The IMF deputy director refused to comment on the political ramifications of OPEC’s decision not to reduce oil output, focusing instead on the economic aspects of the decision. “Lower oil prices reflects changes in supply and demand in the global market . . .That is a large supply of oil and weak demand, “ he told Asharq Al-Awsat.

As for talk about deteriorating oil prices “as an instrument of political pressure,” whether on Iran or in response to the North American shale oil boom, Mazarei described this as an “assumption” and refused to comment.

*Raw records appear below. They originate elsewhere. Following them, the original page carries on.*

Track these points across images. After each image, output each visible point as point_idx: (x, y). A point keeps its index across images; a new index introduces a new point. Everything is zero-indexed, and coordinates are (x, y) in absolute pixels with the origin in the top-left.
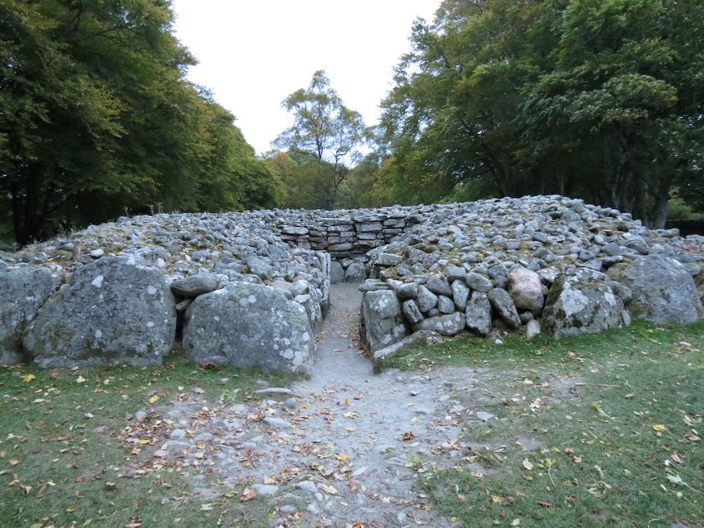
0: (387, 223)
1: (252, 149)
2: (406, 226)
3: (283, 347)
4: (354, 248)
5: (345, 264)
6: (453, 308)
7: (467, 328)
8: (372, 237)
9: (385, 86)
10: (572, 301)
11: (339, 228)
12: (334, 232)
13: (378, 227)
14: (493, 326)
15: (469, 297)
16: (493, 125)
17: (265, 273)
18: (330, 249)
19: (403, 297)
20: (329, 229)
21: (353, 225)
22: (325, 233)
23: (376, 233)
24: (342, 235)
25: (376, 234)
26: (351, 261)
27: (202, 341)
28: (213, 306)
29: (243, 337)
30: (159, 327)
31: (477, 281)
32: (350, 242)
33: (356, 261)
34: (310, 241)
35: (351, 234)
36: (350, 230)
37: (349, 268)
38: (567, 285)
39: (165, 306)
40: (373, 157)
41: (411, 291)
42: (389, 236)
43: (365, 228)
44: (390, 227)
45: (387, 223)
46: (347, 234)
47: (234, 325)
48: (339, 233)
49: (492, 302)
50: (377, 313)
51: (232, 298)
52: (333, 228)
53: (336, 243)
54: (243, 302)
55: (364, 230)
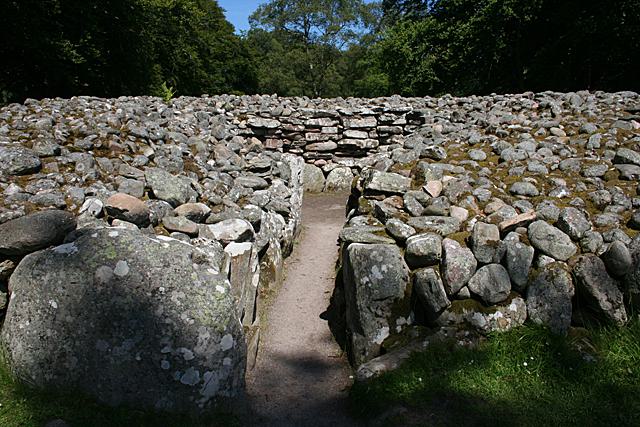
1: (230, 27)
4: (339, 148)
5: (326, 169)
8: (363, 135)
11: (321, 122)
13: (371, 122)
17: (178, 196)
19: (416, 261)
20: (308, 123)
22: (302, 128)
24: (324, 130)
25: (368, 132)
32: (334, 140)
33: (341, 166)
40: (366, 40)
45: (383, 118)
46: (330, 130)
48: (320, 128)
52: (313, 122)
53: (316, 141)
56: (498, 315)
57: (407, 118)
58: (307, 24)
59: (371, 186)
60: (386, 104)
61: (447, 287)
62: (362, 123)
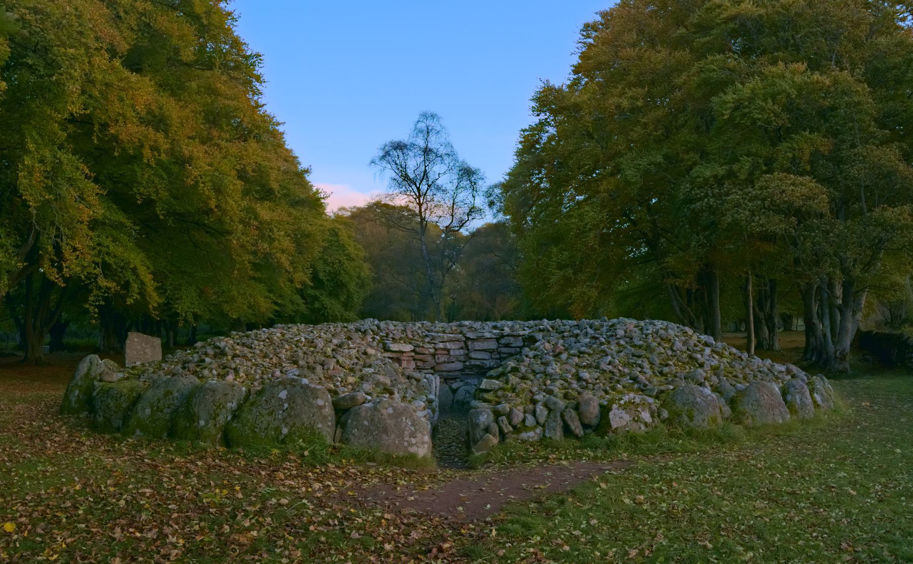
0: (503, 341)
1: (299, 163)
4: (465, 367)
6: (535, 423)
10: (619, 418)
13: (493, 345)
16: (647, 201)
18: (436, 368)
20: (437, 346)
22: (432, 351)
23: (491, 351)
24: (452, 353)
33: (467, 384)
34: (414, 360)
36: (462, 348)
37: (459, 392)
38: (615, 406)
42: (505, 355)
43: (478, 345)
44: (507, 345)
46: (457, 352)
48: (448, 350)
52: (441, 345)
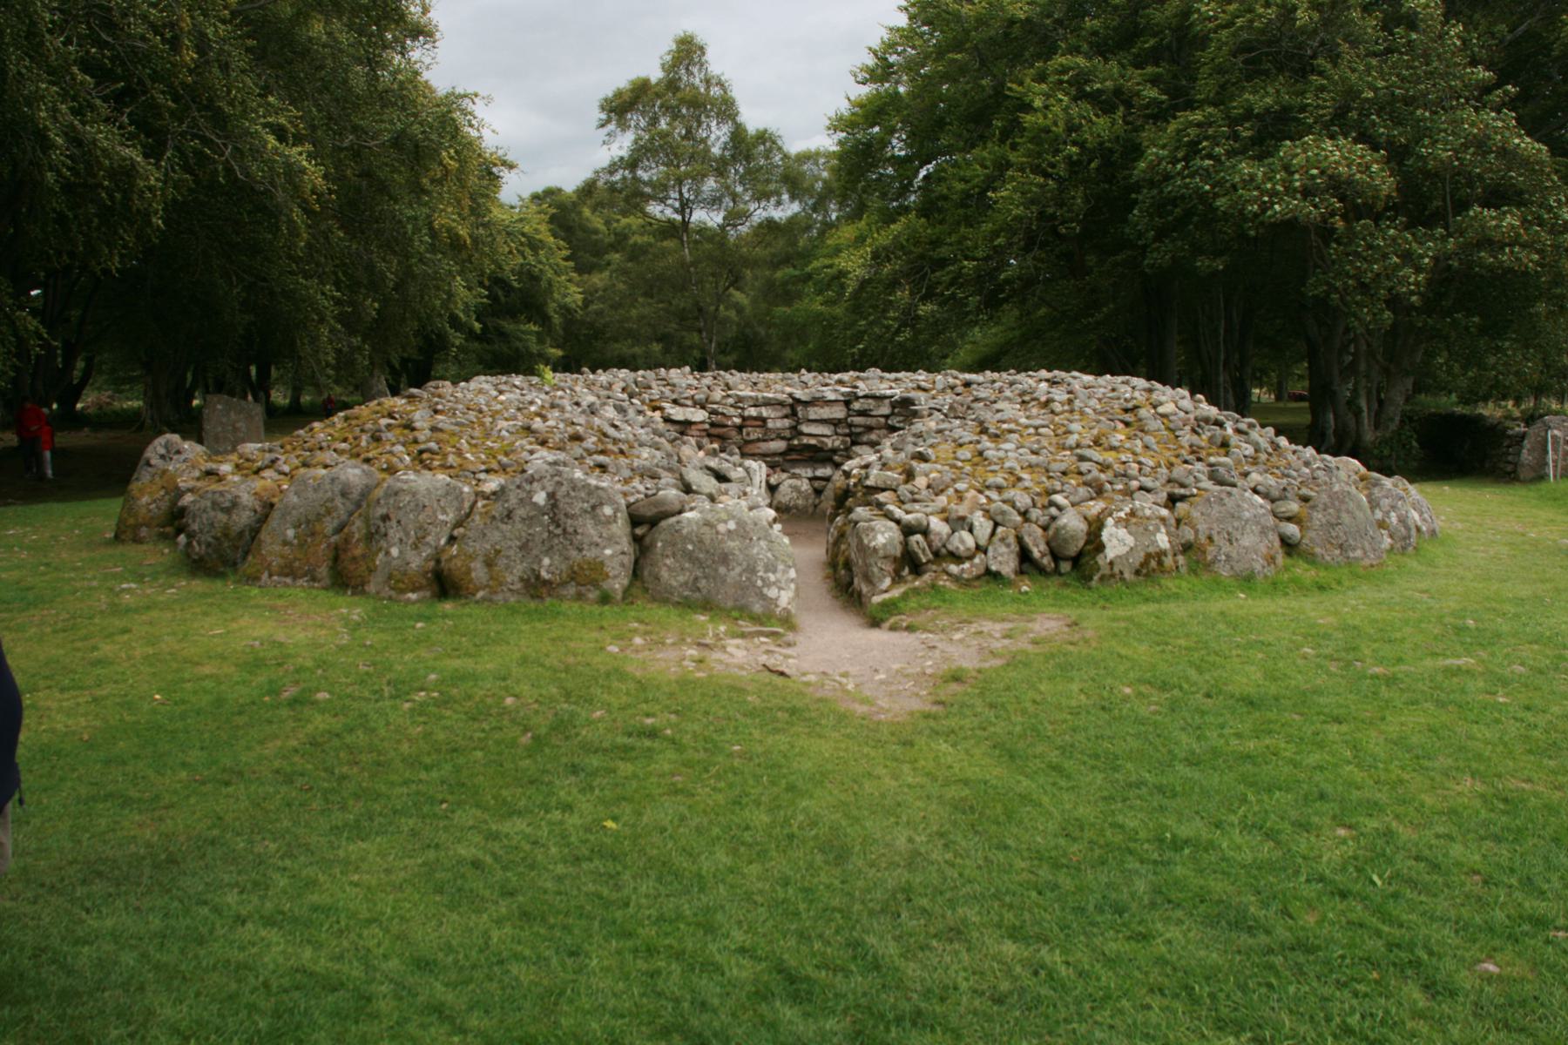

The IMF deputy director also pointed to unrest in the Middle East as a major reason for economic slowdown in the region, citing the advance of Islamic State of Iraq and Syria (ISIS) fighters across many parts of the region, as well as the Shi’ite Houthi militia’s takeover of parts of Yemen.

“There can be no doubt that the civil war in Syria, along with the crisis in Iraq, represents a major humanitarian crisis that has led to the displacement of millions and the destruction of the infrastructure of both Syria and Iraq. The deterioration of economic activity [in Iraq and Syria] has created a major economic crisis for neighboring countries,” Mazarei said.

He said that the IMF stands ready to assist in attempts to address the deteriorating situation in Iraq and Syria, but only after the violence has stopped. “Once the violence stops, we are ready to provide technical assistance and advice, and if these countries want financial assistance, the IMF is ready to provide it,” he said.